I went into “United 93” with a queasiness based on uncertainty, figuring the worst coming from Hollywood. I came out thinking that there is no way the film about the events on United Airlines Flight 93, the fourth hijacked plane on Sept. 11, 2001, could be done any better.

English writer/director Paul Greengrass has made a couple of big hits with “The Bourne Identity” and “The Bourne Supremacy.” He began his career doing documentary work and, in 2002, made “Bloody Sunday,” a docudrama about a 1972 incident in Londonderry, Northern Ireland, where 13 unarmed civil rights demonstrators were killed by British soldiers.

Greengrass brings that same even-handed docudrama approach to “United 93.”

That means there’s no effort to set up the back stories that give many “based on a true story” films their overwrought emotionalism. Nor are there long scenes setting up the characters in the film — in fact, most of them aren’t ever named.

Instead, Greengrass goes for a “you are there” realism that extends from the plane to airport control towers to the Federal Aviation Administration’s operations command center in Herndon, Va., to the military’s Northeast Air Defense Sector in upstate New York.

A real Boeing 757 was used to in the plane scenes, real pitch and roll was incorporated in the plane’s movement and the picture was shot in semidocumentary style, utilizing cinematographer Barry Aykroyd’s handheld camera.

Wisely casting unknown actors rather than putting a movie star in the middle of the realism, Greengrass added to the film’s authenticity by hiring real stewardesses and pilots to play those roles and bringing on some controllers who worked on Sept. 11, including the FAA’s Ben Sliney, the man who ordered all planes grounded that day, who plays himself.

**DATASET ENTRIES:**
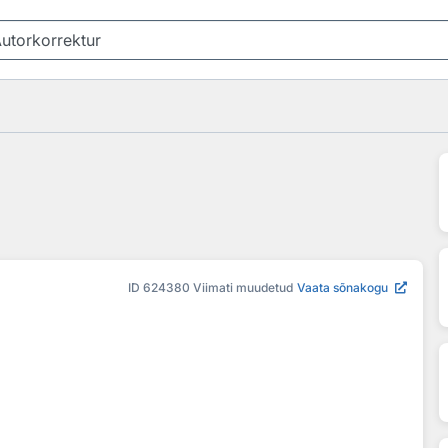
ID
624380
Viimati muudetud
Vaata sõnakogu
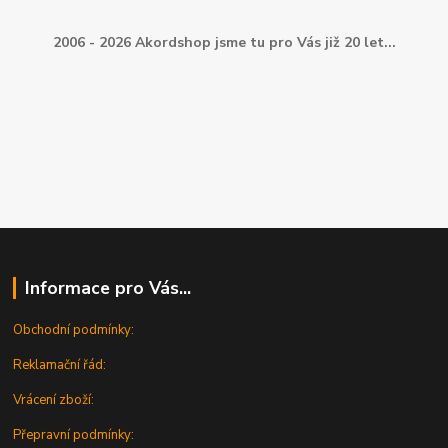
2006 - 2026 Akordshop jsme tu pro Vás již 20 let...
Informace pro Vás...
Obchodní podmínky:
Reklamační řád:
Vrácení zboží:
Přepravní podmínky:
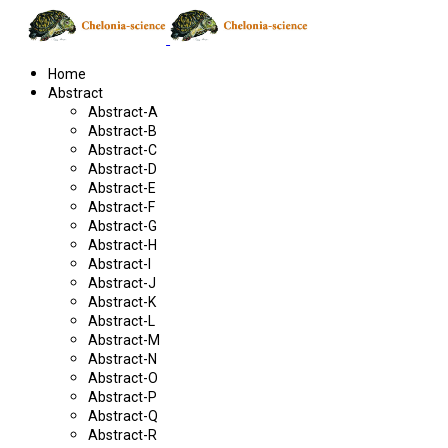
Home
Abstract
Abstract-A
Abstract-B
Abstract-C
Abstract-D
Abstract-E
Abstract-F
Abstract-G
Abstract-H
Abstract-I
Abstract-J
Abstract-K
Abstract-L
Abstract-M
Abstract-N
Abstract-O
Abstract-P
Abstract-Q
Abstract-R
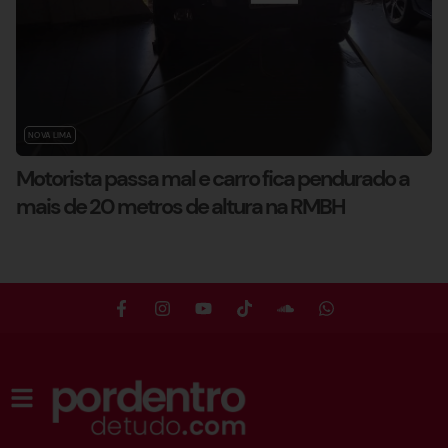
NOVA LIMA
Motorista passa mal e carro fica pendurado a
mais de 20 metros de altura na RMBH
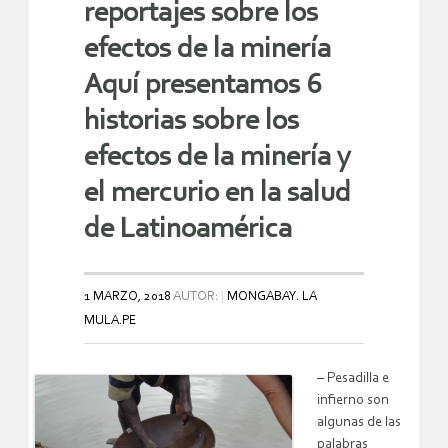
reportajes sobre los
efectos de la minería
Aquí presentamos 6
historias sobre los
efectos de la minería y
el mercurio en la salud
de Latinoamérica
1 MARZO, 2018
AUTOR:
MONGABAY. LA
MULA.PE
– Pesadilla e
infierno son
algunas de las
palabras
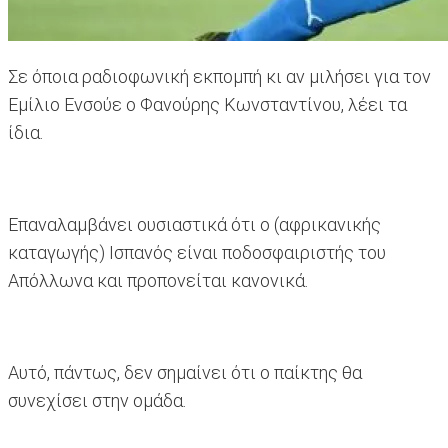
Σε όποια ραδιοφωνική εκπομπή κι αν μιλήσει για τον
Εμίλιο Ενσούε ο Φανούρης Κωνσταντίνου, λέει τα
ίδια.
Επαναλαμβάνει ουσιαστικά ότι ο (αφρικανικής
καταγωγής) Ισπανός είναι ποδοσφαιριστής του
Απόλλωνα και προπονείται κανονικά.
Αυτό, πάντως, δεν σημαίνει ότι ο παίκτης θα
συνεχίσει στην ομάδα.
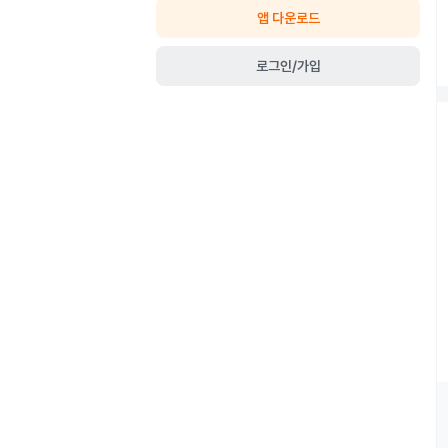
앱 다운로드
로그인/가입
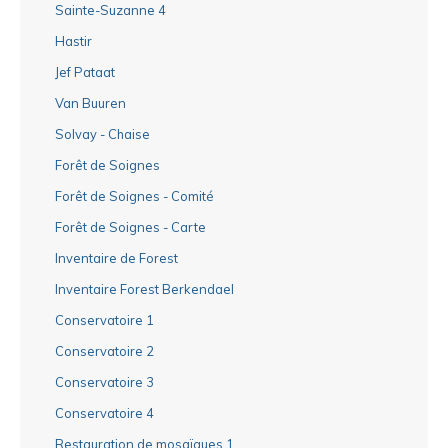
Sainte-Suzanne 4
Hastir
Jef Pataat
Van Buuren
Solvay - Chaise
Forêt de Soignes
Forêt de Soignes - Comité
Forêt de Soignes - Carte
Inventaire de Forest
Inventaire Forest Berkendael
Conservatoire 1
Conservatoire 2
Conservatoire 3
Conservatoire 4
Restauration de mosaïques 1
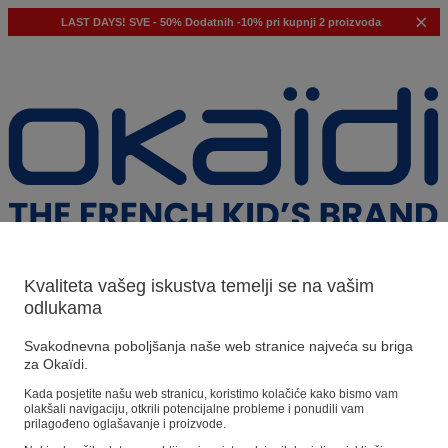
LAST DAYS!
SVE - 50%
Dodatnih -10% pri kupnji 2 proizvoda
Kvaliteta vašeg iskustva temelji se na vašim
odlukama
Naši prijedlozi
Svakodnevna poboljšanja naše web stranice najveća su briga
za Okaïdi.
Naši savjeti
Kada posjetite našu web stranicu, koristimo kolačiće kako bismo vam
olakšali navigaciju, otkrili potencijalne probleme i ponudili vam
Predloženi proizvodi
prilagođeno oglašavanje i proizvode.
Pogledajte sve proizvode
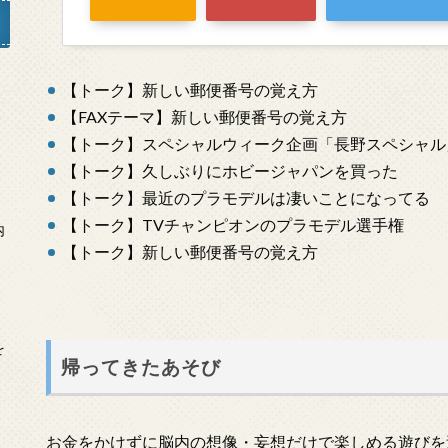
【トーク】新しい郵便番号の覚え方
」
【FAXテーマ】新しい郵便番号の覚え方
【トーク】スペシャルウィーク企画「長野スペシャル
【トーク】久しぶりにホビージャパンを買った
【トーク】最近のプラモデルは凄いことになってる
【トーク】TVチャンピオンのプラモデル選手権
内
【トーク】新しい郵便番号の覚え方
を
帰ってきたあそび
お金をかけずに脳内の想像・妄想だけで楽しめる遊びを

**REQUIRED WORK:** Carry on the review of "United 93" from the point where it stops. You won't need the data for this.

**OUTPUT FOR THIS TASK:**
The film opens with an Arabic chant, the prayer of one of the four men about to board United Flight 93 and hijack the plane. Again, Greengrass handles the terrorists perfectly, simply showing what they did rather than demonizing them.

That is the most obvious example of another of the qualities of “United 93” — its lack of editorializing. This is a straightforward, harrowing depiction of what happened on that day. That says enough without any extraneous comment.

Playing out in real time, the movie shows passengers boarding the plane, then starts cutting to the air traffic control centers as word of the first hijacking gets out. Tension mounts at the airports and control center as the planes disappear from radar.

Then helplessness and confusion set in after the first plane hits the World Trade Center. In one of the film’s most powerful moments, controllers at the Newark Airport, across the Hudson River, watch in stunned silence as the second plane slams into the towers.

Meanwhile, on board United 93, the terrorists wait to make their move. Once they’ve taken over the cabin and turned the plane, it is the passengers’ turn to wait until the time is right. Operating with a minimal amount of information gleaned from phone calls to the ground, they figure out that they are on a plane that is part of the same operation that we now know came from al-Qaida.

When Todd Beamer, recognizable by his Ohio State hat, says, “Let’s roll,” it’s not yelled as a patriotic call to arms. Rather, it’s urging action, sending the passengers down the aisle of the plane to confront the hijackers.

Greengrass created his script through interviews with family members and controllers and by using official documents and other information about the events. That makes “United 93” as accurate as any docudrama is going to get and it makes it a realistic film about real heroes risking their lives under pressure.

What the passengers on United 93 didn’t know was that by rushing the hijackers they were saving the U.S. Capitol and anyone who happened to be inside the building. We know that as we watch the film. And we know what’s going to happen.

That makes “United 93” hard to watch. And those who see it will be shaken by what is on screen, but, at the same time, touched by the heroism of the passengers and reminded of the vigilance necessary to prevent another similar attack.

The most asked question about “United 93” has little to do with its content and execution. Rather, it is the simple query: “Is it too early for a movie about Sept. 11, 2001?” Given the continuing media examination of the events of the day, it seems as if they happened last year or two years ago — but it will soon be five years.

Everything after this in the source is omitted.